The multilayer stacking architecture demonstrated solid performance and high potential as an integrated solution for detecting multiclass DDoS attacks. With an overall accuracy exceeding 91.26%, the model validated the hypothesis that the hierarchical combination of heterogeneous algorithms, including decision trees, kernel-based methods, and neural networks, enables the capture of diverse behavioral patterns in network traffic, achieving more stable, robust, and generalizable detection. This performance improvement reflects the synergy between S-ML and D-ML models, which contribute both interpretability and representational depth within a hierarchical framework that integrates their complementary strengths.
The results demonstrate that the proposed stacked ensemble model effectively integrates multiple learning algorithms to improve robustness and classification accuracy in DDoS detection. The ensemble achieved approximately 91% accuracy with balanced precision and recall, confirming its reliability across multiple attack categories. As shown in
Figure 5, the evaluation workflow verifies the effectiveness of the hierarchical training procedure and the integration of multiple classifiers within the stacking scheme.
The use of successive layers enhanced the system’s robustness against traffic variability and anomalous patterns. The base models (level zero) generated diverse predictions, while the meta-models (level one) learned to combine these outputs to reduce systematic errors. The voting layer (level two) consolidated the most consistent predictions, achieving an optimal balance between precision and generalization. This hierarchical design proved effective in mitigating overfitting and improving model stability when exposed to unseen data, demonstrating greater adaptability compared to standalone learners.
A detailed analysis of the experimental results also revealed a noticeable reduction in class overlap after applying PCA-based class merging and SMOTE balancing, confirming the positive contribution of the preprocessing strategy illustrated in
Figure 2. This preprocessing step improved class separability and ensured a more uniform training distribution, contributing directly to the model’s consistent performance across validation and testing. The multilayer ensemble structure depicted in
Figure 4 further enhanced generalization capabilities and ensured stable performance under diverse network conditions.
Finally, the results across all evaluated models exhibited remarkable consistency, with accuracies around 91% and F1-scores exceeding 90%. The ensemble layer effectively leveraged the predictive strengths of the base classifiers, achieving balanced precision and recall across various attack types. These outcomes confirm the robustness and scalability of the proposed multilayer detection framework, as well as its suitability for deployment in distributed and real-time DDoS detection environments.

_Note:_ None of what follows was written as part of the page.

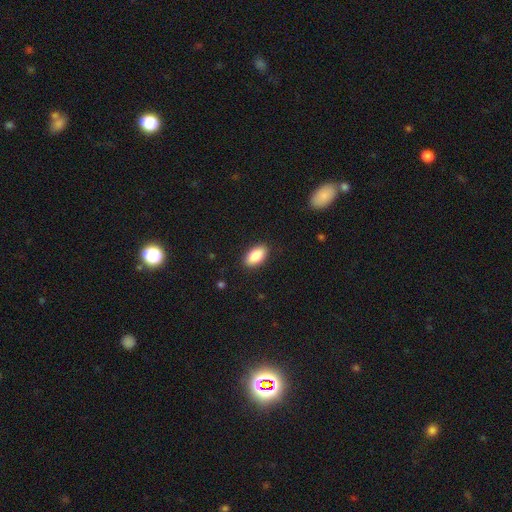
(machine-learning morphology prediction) A smooth galaxy with no disk features (87%) that is in between round and cigar-shaped (93%).

Vote fractions:
- Smooth or featured? smooth: 87% / star or artifact: 7% / featured or disk: 6%
- How rounded? in between: 93% / round: 4% / cigar-shaped: 3%
- Merging? none: 89% / minor disturbance: 8% / major disturbance: 2% / merger: 1%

5.1. Contextualizing the Performance Gap with Prior High-Accuracy Works
It is important to note that several prior works reporting 98–99% accuracy or F1-score on CIC-DDoS2019 operate under experimental settings that differ substantially from those in this study. Our evaluation considers a nine-class multiclass problem (after removing classes with fewer than 450 samples and merging two highly confused categories), a large-scale dataset (∼8.85 M flows after cleaning), and a broad feature set of 78 attributes. Many high-performing studies simplify the task by using binary classification, selecting only a subset of attack types, or applying aggressive feature reduction, which can produce overly optimistic results. Under our more challenging setting, the proposed stacking ensemble achieves 91.26% accuracy and demonstrates improved robustness across classes. To further analyze the ensemble’s contribution, we include an ablation study based on F1-score (
Table 14), which compares all base, meta, and ensemble components and confirms that the final layer provides consistent improvements in per-class F1 performance.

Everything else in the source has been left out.